At this point, the health department visits the home for environmental testing and assessment.
“And, as you might imagine, that sounds unethical,” she said. “We're using little children's bodies as divining rods to find lead in our environments.”
Chris Knaub, a global health research associate in the Eck Institute of Global Health, said the motivation behind creating a lead testing kit came from wanting to flip the way people currently test for lead. Rather than finding it in children and then fixing their homes, he said they want to test homes instead so people can prevent themselves from getting lead poisoning completely.
“That's what really hooked me — parents who have no idea they're poisoning their children or their children's being poisoned by their home environment, which is negatively impacting their entire life going forward,” Knaub said. “I really got inspired by the ability for our kit to hopefully interrupt that cycle of poverty, and give people and children more potential in life.”
In houses, lead is most commonly found in soil, paint, dust and water. The original kit the team came up with included a series of bags, but they wanted to create something more attractive and official to encourage people to use the product, he said.
Even now, Knaub said, they are working on a new version of the kit, which will be shippable. A Housing and Urban Development (HUD) grant has made more innovation possible, he said.
Anyone can request the current iteration of the kit for free on NDLIT’s website.
Meghanne Tighe, a fourth-year graduate student, said she has been involved with NDLIT since its creation and has played a major role in discovering ways to make the kit easily testable.
“We send out hundreds of these kits a year. It's a ton of samples to be analyzed by one person,” Tighe said. “So I built an automated system that can analyze the samples kind of on their own — now an analyst just has to go and set it up.”
Tighe has also worked on improving the current kit. Using techniques she found in a Brita filter, she was able to create a simple and accurate way to test for lead in water samples.
Tighe said she is quite excited for the next iteration of the kit, which will include the water test in an effort to get a more complete picture of potential lead hotspots.
“I've always been a little hesitant to do research that I can't see a direct, tangible reason why you're doing it,” Tighe said. “So NDLIT has kept me really motivated to do my research, which I know is sometimes hard for other graduate students to keep motivated, especially when your work isn't working. It's been nice to have a project where I know exactly why I'm doing it, and I feel like I really am helping the community.”
Beidinger urged students to get involved with NDLIT. They offer a paid internship through the Center for Civic Innovation (CCI), have held various events throughout the school year and use student workers and researchers on the team.

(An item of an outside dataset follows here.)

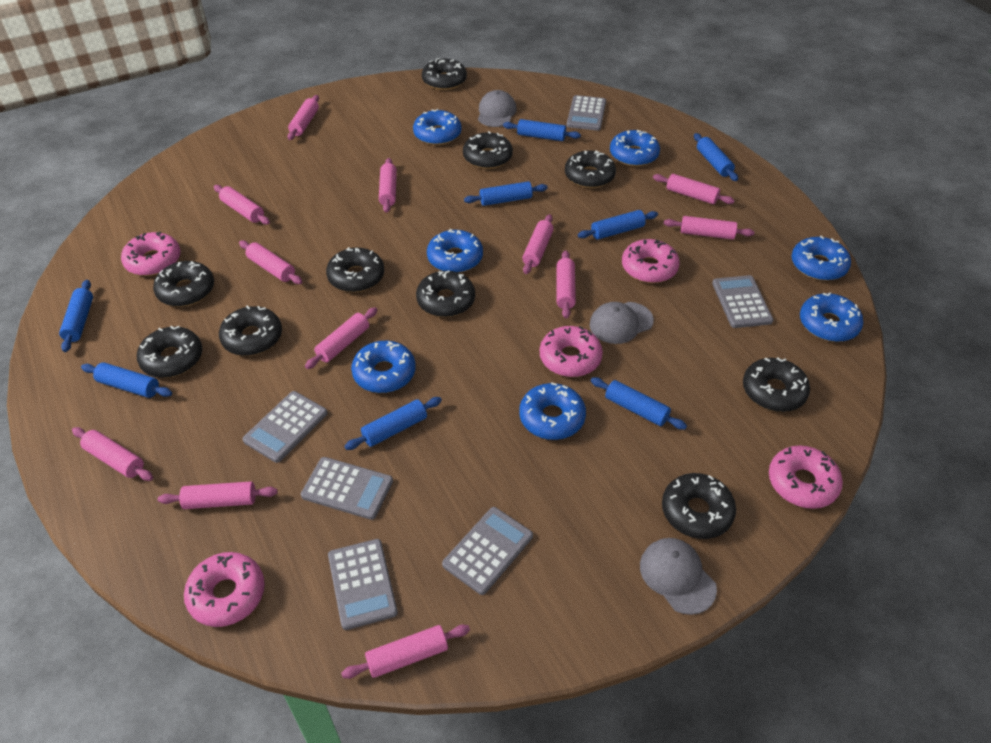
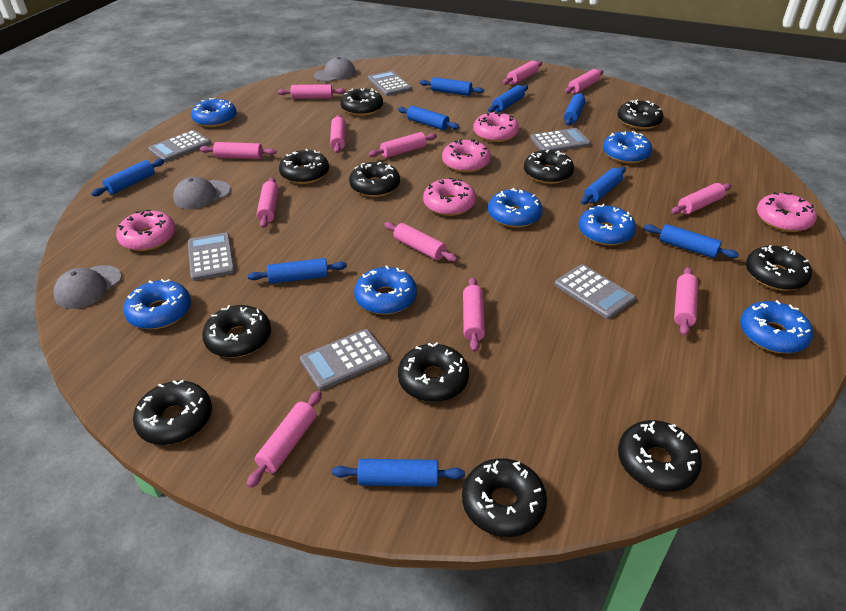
black donut: [137,326,202,378] [153,261,214,307] [219,305,282,356] [326,247,384,292] [416,270,475,317] [422,58,467,90] [463,131,513,169] [565,150,616,188] [662,473,736,539] [743,358,810,412] = 10 -> [133,380,212,445] [202,305,271,358] [279,149,329,184] [340,88,383,116] [349,162,400,197] [398,342,469,402] [462,458,547,537] [524,149,574,184] [618,100,664,129] [618,420,702,492] [746,245,812,291] = 11
blue rolling pin: [59,280,93,352] [81,362,172,398] [345,397,442,450] [464,181,548,206] [503,119,581,141] [578,210,658,240] [591,377,687,430] [694,133,738,181] = 8 -> [91,159,165,196] [248,258,347,284] [332,459,465,487] [398,106,459,130] [420,77,484,96] [488,85,528,112] [564,93,586,126] [581,167,626,204] [644,224,739,258] = 9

“We love taking this multidisciplinary team and really applying it to our community,” Knaub said. “I think that the biggest thing that students can get out of this is our focus on the community. A lot of times research is focused on the results, and we try to change that — we're meeting the needs of the community first, and then we get our research done. It's not just doing what you think they need, it's listening and then applying what they say and creating interventions.”